As a special case, if your signal_message/2 implementation finds a word, followed by zero or more spaces, followed by an error token, it should omit the word, the spaces, and the error token; it should then start scanning again after the omitted tokens, looking for further errors. For example:

?- signal_message(
     [1,1,1,0,1,1,1, % m
      0,0,0,
      1,1,1,0,1,1,1,0,1,1,1, % o
      0,0,0,
      1,0,1,1,1,0,1, % r
      0,0,0,
      1,0,1,0,1, % s
      0,0,0,
      1, % e
      0,0,0,0,0,0,0, % #
      1,1,1,0,1,0,1,1,1,0,1, % c
      0,0,0,
      1,1,1,0,1,1,1,0,1,1,1, % o
      0,0,0,
      1,0,1,0,1,0,1,0,1,0,1,0,1,0,1, % error
      0,0,0,
      1,0,1,0,1,0,1,0,1,0,1,0,1,0,1, % error
      0,0,0,
      1,0,1,0,1,0,1,0,1,0,1,0,1,0,1, % error
      0,0,0,
      1,0,1,1,1,0,1,0,1,0,1,0 % as
     ],
     M).

should succeed with M=[m,o,r,s,e,#,error,error,as], because the partial word 'CO' was erased by the first error token. The later error tokens were not preceded by a word and optional spaces, so they are preserved in the output.

Your implementations of signal_morse/2 and signal_message/2 may assume that their first arguments are ground terms, that is, terms that contain no logical variables.

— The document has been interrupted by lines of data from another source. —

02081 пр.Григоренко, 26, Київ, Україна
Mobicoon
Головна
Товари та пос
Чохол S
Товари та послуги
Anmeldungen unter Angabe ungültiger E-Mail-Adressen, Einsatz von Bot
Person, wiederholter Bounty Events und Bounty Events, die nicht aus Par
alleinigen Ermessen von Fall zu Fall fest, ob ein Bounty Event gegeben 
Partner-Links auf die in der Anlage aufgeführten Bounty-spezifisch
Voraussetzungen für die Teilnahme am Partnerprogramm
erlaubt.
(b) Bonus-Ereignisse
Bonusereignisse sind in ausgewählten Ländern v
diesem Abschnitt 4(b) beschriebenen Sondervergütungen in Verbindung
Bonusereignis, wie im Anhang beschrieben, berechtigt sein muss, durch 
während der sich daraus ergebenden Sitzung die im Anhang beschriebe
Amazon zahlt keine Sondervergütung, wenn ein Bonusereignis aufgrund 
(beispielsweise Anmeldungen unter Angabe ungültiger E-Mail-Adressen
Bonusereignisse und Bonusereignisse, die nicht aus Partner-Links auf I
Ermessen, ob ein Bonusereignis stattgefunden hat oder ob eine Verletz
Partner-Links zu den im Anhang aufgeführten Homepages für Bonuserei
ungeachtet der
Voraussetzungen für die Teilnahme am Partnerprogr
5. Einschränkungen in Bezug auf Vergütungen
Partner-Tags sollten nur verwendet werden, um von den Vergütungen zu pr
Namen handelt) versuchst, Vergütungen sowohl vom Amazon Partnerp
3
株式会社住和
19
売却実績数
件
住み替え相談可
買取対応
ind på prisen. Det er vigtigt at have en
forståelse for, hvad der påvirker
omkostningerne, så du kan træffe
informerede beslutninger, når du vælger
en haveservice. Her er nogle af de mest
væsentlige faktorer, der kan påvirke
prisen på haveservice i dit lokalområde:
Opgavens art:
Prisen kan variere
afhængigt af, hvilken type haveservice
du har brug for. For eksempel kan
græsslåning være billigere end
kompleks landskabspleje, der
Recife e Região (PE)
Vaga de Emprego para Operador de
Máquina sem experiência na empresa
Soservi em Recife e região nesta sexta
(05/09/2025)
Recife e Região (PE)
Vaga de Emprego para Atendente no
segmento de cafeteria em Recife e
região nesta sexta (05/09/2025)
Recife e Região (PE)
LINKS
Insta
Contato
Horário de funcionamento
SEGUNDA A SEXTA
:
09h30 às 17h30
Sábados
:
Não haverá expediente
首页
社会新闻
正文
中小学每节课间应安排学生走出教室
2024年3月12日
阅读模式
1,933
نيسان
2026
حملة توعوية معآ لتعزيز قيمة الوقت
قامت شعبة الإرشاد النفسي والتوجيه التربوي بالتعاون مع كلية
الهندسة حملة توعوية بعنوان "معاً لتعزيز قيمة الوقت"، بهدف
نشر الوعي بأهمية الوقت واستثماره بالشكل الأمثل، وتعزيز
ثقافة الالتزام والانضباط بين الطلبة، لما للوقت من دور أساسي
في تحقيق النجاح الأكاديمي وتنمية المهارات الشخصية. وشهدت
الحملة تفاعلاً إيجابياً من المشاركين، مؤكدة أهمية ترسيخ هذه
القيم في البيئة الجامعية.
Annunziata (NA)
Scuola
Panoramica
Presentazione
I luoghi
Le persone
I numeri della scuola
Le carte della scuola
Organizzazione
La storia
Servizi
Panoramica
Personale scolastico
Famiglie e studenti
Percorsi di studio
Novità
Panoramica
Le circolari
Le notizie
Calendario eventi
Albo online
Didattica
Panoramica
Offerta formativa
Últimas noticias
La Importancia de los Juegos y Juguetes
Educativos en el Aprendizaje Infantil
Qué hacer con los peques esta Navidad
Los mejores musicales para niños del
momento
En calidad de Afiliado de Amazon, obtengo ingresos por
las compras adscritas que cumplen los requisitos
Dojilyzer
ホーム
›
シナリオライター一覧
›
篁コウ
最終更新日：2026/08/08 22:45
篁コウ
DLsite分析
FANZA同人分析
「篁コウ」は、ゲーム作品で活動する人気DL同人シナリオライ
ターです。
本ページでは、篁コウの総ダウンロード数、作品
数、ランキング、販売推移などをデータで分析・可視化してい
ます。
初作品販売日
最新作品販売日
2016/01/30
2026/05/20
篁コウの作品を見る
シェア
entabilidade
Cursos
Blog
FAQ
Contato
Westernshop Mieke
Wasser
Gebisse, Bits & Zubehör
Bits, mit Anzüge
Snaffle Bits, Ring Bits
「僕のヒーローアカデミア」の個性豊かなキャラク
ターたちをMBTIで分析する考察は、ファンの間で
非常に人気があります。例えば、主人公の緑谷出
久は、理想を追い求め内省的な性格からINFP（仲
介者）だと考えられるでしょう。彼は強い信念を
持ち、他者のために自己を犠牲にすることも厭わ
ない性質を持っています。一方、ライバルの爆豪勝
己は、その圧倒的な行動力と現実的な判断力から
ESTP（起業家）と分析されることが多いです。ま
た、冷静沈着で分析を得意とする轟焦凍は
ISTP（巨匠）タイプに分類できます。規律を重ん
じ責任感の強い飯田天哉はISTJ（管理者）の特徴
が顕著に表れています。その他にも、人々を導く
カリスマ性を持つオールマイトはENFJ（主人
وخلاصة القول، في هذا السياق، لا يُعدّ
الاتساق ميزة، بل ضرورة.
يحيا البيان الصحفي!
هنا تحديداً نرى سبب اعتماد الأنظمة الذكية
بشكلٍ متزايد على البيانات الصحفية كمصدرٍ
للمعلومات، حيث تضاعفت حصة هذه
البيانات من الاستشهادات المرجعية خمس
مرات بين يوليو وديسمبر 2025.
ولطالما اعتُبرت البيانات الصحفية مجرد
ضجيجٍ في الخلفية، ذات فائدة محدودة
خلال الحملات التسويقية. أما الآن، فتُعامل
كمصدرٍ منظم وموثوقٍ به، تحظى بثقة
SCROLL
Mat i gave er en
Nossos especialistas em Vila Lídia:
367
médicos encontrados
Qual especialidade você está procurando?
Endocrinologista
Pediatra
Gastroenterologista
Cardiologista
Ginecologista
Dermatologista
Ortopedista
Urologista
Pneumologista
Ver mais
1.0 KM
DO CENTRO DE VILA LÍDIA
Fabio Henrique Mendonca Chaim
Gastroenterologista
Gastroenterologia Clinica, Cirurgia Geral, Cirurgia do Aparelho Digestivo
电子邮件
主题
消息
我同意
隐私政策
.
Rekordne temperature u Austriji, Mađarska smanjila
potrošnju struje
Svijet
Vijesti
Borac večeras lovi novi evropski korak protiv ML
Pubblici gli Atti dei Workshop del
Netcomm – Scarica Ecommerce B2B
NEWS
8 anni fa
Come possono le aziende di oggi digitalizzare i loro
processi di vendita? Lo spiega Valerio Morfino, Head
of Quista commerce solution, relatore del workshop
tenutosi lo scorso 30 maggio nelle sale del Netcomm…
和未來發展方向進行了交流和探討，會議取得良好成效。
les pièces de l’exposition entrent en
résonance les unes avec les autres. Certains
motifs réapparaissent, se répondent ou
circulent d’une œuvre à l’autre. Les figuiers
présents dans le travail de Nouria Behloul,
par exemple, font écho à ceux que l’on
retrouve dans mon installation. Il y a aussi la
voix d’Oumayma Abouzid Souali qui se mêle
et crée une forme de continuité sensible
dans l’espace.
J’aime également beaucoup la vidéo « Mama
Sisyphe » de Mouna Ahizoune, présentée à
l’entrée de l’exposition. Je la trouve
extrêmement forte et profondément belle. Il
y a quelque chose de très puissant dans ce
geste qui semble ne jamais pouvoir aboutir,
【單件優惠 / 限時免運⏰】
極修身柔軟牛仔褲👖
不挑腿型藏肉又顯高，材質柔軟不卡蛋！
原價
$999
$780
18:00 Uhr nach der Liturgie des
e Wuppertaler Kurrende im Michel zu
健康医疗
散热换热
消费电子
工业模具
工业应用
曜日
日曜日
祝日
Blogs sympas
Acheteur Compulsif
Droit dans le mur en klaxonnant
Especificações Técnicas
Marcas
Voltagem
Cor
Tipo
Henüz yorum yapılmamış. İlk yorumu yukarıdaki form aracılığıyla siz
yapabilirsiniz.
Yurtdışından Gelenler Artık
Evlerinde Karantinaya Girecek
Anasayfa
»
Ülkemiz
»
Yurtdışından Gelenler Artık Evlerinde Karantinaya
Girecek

Your implementation should run on GNU Prolog 1.4.4 as installed on the SEASnet RHEL 7 hosts as gprolog in /usr/local/cs/bin.

Submit

To turn in your assignment, submit a file hw4.pl containing your definition of signal_morse/2 and signal_message/2 and any other auxiliary definitions. Your definitions must implement the same Morse code system that is specified in morse/2 above (which you can include directly in your code). If any extra text information is needed, other than what's in the comments, please submit it as a separate text file hw4.txt. Please do not put your name, student ID, or other personally-identifying information in your files.